Fonte: Steidlmayer & Koy, Markets and Market Logic (1986), cap. 6. Raw:
raw/patrimonio-emiciclo/studio-steidlmayer/mml/cap-06-osservazioni-comportamentali.
Prerequisiti
TPO, Principi del Market Logic.
Definizione
Il dominant concern è la preoccupazione di mercato — macro, politica, meteo, scadenza contratto — che assorbe i partecipanti nel timeframe dominante (spesso il breve). Il prezzo la neutralizza nel near-term, spesso creando eccessi temporanei sopra o sotto valore.

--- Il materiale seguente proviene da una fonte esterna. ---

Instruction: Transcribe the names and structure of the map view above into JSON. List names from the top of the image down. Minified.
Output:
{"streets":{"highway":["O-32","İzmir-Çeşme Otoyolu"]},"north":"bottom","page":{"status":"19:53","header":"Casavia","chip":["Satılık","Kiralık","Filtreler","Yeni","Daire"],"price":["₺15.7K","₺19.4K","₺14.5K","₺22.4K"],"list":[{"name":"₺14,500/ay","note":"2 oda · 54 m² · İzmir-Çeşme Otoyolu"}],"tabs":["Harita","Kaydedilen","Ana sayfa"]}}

| Concetto | Implicazione |
|---|---|
| Timeframe imposto dal mercato | Scadenza, asta Tesoro, report USDA → urgenza |
| Mix solo short TF | Manca il «cuscinetto» long → volatilità alta |
| Neutralizzazione | Spike non sempre = nuovo valore |
Volatilità e mix di timeframe
Steidlmayer: cambiare il mix di timeframe partecipanti è l'unico fattore che cambia condizione di mercato, volume e direzione. I long entrano solo a prezzo vantaggioso; quando mancano, il mercato reagisce in modo esagerato alle news.

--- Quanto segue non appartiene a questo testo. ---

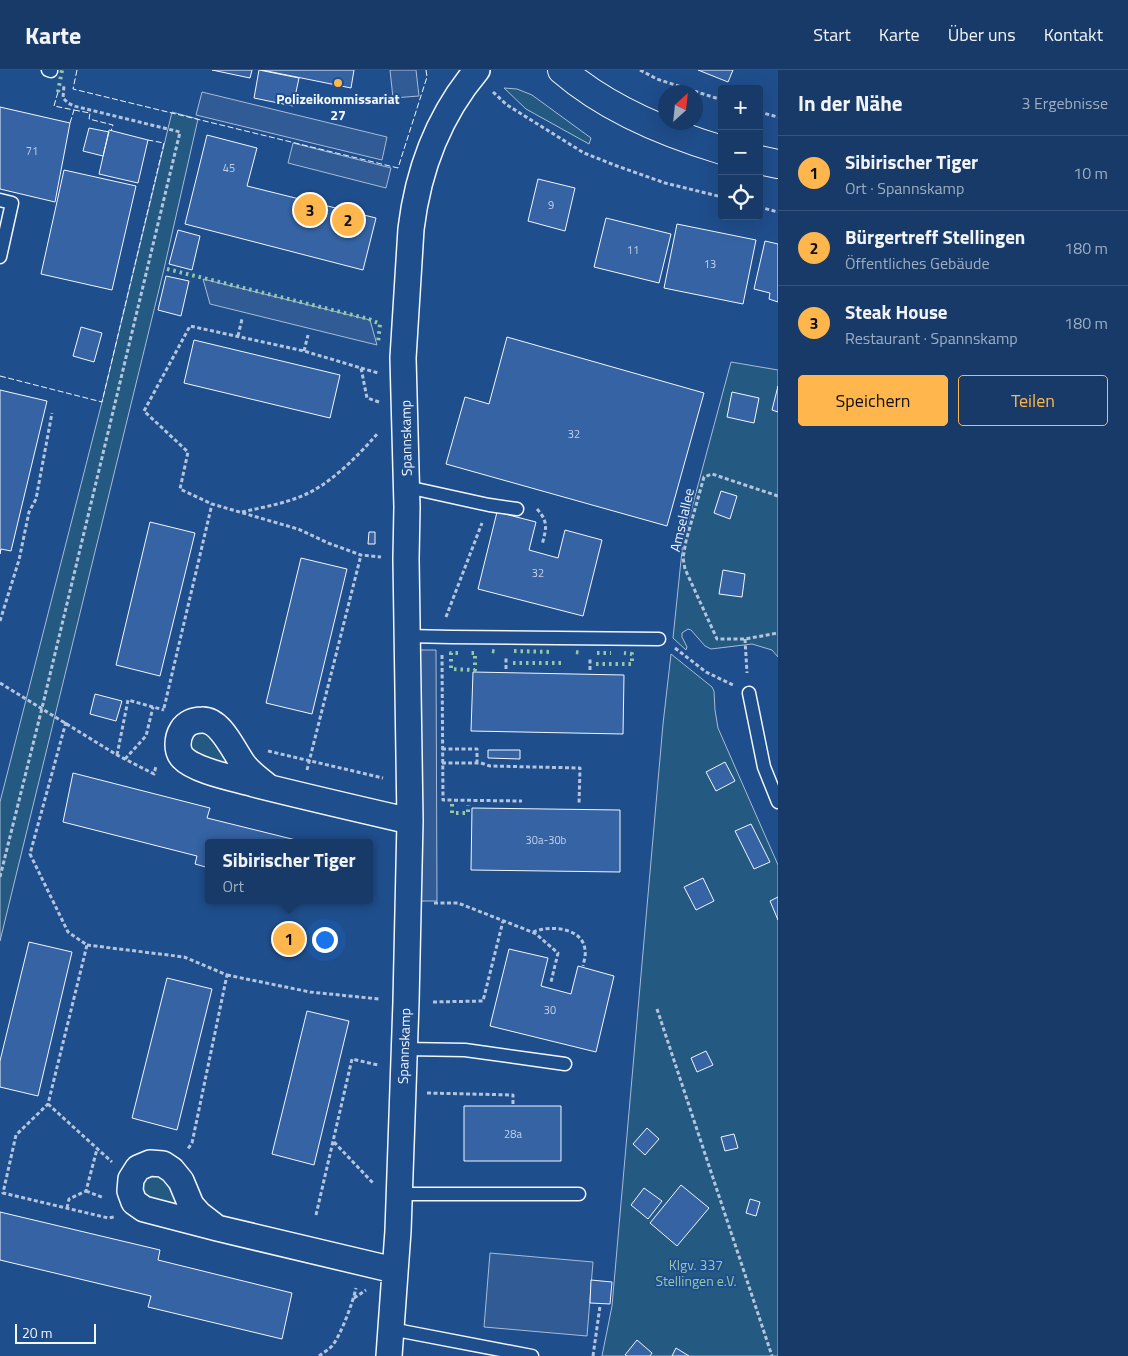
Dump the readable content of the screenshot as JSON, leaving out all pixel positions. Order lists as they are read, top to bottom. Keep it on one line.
{"streets":{"street":["Spannskamp"],"path":["Amselallee"]},"parks":["Klgv. 337 Stellingen e.V."],"places":["Polizeikommissariat 27"],"house_numbers":["71","45","9","11","13","32","32","30a-30b","30","28a"],"scale_bar":"20 m","north":"top right","page":{"header":"Karte","nav":["Start","Karte","Über uns","Kontakt"],"heading":["In der Nähe","3 Ergebnisse"],"map_buttons":["+","−"],"list":[{"mark":"1","name":"Sibirischer Tiger","note":"Ort · Spannskamp","value":"10 m"},{"mark":"2","name":"Bürgertreff Stellingen","note":"Öffentliches Gebäude","value":"180 m"},{"mark":"3","name":"Steak House","note":"Restaurant · Spannskamp","value":"180 m"}],"pins":["3","2","1"],"buttons":["Speichern","Teilen"],"popup":["Sibirischer Tiger","Ort"],"scale":"20 m"}}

| Scenario | Lettura operativa |
|---|---|
| News + solo day trader attivi | Eccesso probabile; attendere accettazione TPO |
| Long TF presente | Movimento più «misurato» verso nuova value |
| Dominant concern meteo (soia g.5, lug 1985) | Apertura gap, VA stretta, compratore OT ancora passivo |
Esempio — soia, giorno 5 (MML cap. 10)
Apertura fortemente più bassa per dominant concern meteo/notizie; poca vendita initiating in cima, estensione al ribasso fallita, TPO pari; value area estremamente stretta → unica finestra del campione 10 giorni dove un long a rischio minimo era discutibile (mancava del tutto initiating del venditore OT).
Errore comune — Tradare ogni gap come trend. Senza leggere se l'other timeframe partecipa o resta passivo, si confonde reazione news con nuova asta.